• [STATED EXERCISE 1]: Rewrite the paragraph of the AI marketing article that begins "Dynamic Segmentation" as a short bulleted list that keeps its main facts.
• [STATED EXERCISE 2]: Write the next part of the AI marketing article, starting right after its last sentence.

• [DOCUMENT]:
+++++

2017 has been a breakout year for Artificial Intelligence (AI). At Absolutdata, we’ve had the opportunity to work with many sales and marketing organizations and a lot of data. We ve seen what’s possible when AI is put into action. And it’s impressive.

As a marketer and a career-long early adopter of marketing tech, I’m particularly excited about the marketing applications of AI. We’re going to see a significant impact on how we allocate budgets, prioritize initiatives and set KPIs.

In 2018, AI will become even more accessible to marketing professionals. What can we expect?

In 2018 AI Will Bring’¦

  • Real Time Behavioral Indicators: AI’s ability to quickly find patterns that we mere mortals miss will shine a new light on behavior-based marketing initiatives. With AI, we can pick up signals in digital footprints as that data is being created. This puts us well beyond simple personalization techniques like re-targeting. We’ll be able to see someone follow (or abandon) a trend, change their preferences, or even transition to a new job or role. We’ll know when they make a purchase that creates a new opportunity for our offerings. In short, we’ll have very current knowledge of individual customers buying preferences and needs, which we can match up with where they are in their buying journey a powerful advantage for marketers.
  • Dynamic Segmentation: Interest-based segments and broad demographics are weak foundations for marketing campaigns. Individual consumers and B2B buyers constantly shift their buying patterns, roles, and budgets. When it comes to segmentation, AI can be like a laser. It spots emerging segments, groups buyers in unique ways, and finds promising prospects for specific offers. It’s not blinded by biases or pre-conceived ideas. Well-implemented AI can group engaged prospects into categories based on their actions and behaviors, and it can do it in near-real time.

+++++

(Records)
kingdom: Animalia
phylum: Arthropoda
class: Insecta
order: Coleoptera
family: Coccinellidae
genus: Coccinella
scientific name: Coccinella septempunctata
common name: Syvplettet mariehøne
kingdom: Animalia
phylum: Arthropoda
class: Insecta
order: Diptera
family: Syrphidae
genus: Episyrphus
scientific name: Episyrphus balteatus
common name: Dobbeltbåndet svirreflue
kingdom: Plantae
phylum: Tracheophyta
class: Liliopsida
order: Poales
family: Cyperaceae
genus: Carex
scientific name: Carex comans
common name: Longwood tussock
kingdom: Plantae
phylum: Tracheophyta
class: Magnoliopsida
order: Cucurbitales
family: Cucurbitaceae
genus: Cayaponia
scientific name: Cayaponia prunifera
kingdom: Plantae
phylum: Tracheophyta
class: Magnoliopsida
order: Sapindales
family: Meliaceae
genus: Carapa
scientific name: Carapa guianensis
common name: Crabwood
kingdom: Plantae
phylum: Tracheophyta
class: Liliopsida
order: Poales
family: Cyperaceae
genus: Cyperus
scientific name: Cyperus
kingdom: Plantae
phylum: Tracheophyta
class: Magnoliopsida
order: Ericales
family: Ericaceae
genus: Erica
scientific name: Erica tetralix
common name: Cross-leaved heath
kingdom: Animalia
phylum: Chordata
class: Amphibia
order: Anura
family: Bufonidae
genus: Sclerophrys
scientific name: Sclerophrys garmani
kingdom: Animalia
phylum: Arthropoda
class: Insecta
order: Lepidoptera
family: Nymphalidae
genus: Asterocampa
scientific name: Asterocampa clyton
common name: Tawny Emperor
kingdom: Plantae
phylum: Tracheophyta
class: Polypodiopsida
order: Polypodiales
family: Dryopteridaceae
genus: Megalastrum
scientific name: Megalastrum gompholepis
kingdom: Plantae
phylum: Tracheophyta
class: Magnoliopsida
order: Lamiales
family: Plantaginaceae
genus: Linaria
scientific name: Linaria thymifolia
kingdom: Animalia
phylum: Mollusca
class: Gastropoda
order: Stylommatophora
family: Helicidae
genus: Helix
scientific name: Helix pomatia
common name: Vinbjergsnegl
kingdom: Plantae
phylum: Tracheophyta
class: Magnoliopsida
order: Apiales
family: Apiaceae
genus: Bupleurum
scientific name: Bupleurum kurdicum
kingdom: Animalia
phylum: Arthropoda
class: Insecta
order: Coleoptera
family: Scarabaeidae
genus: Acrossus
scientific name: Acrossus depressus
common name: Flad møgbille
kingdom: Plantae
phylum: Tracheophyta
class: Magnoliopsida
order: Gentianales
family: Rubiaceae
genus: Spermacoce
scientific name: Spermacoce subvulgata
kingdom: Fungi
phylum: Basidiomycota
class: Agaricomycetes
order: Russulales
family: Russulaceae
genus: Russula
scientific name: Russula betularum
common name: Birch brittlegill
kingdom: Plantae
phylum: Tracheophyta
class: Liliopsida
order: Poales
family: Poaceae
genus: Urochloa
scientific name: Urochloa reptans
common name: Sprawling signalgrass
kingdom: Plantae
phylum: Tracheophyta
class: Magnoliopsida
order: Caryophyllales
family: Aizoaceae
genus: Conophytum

+++++

• [RIGHT ANSWER 1]:
- Interest-based segments and broad demographics are weak foundations for marketing campaigns.
- Individual consumers and B2B buyers keep shifting their buying patterns, roles and budgets.
- AI spots emerging segments, groups buyers in unique ways and finds promising prospects for specific offers.
- It isn't blinded by biases or preconceived ideas.
- Well-implemented AI can group engaged prospects by their actions and behaviors, in near-real time.

• [RIGHT ANSWER 2]:
  • Customer Directed Marketing: Customer Directed Marketing will be the single highest-impact movement in 2018. Marketing and engagement paths will increasingly be driven by the customer rather than the marketer. This isn’t by customer choice  it’s by their actions and the use of AI. But how can we follow the customer? When we use AI to predict customer needs based on their current behavior, we’re letting the customer tell us what action to take next; we’re following the lead of their data. Now the power has shifted from the marketer to the customer. Their actions propel the relationship. In turn, we marketers can use this knowledge to develop more compelling and successful offers.
  • Fewer Campaigns, Higher ROI: Spray-and-pray campaigns (still surprisingly common) are going away. Few marketers want to spend budget on someone who will never become a customer. On the flip side, no consumer wants to be blasted with irrelevant offers. In 2018 we all win. AI allows marketers to be more aware and agile, focusing on the most receptive audience at a given time. Although AI might generate more actual offers even a campaign for a segment of one each offer will be sent to a limited number of very suitable prospects. Overall, better-quality targeting will give us a sizable drop in irrelevant communications and a much-improved response rate.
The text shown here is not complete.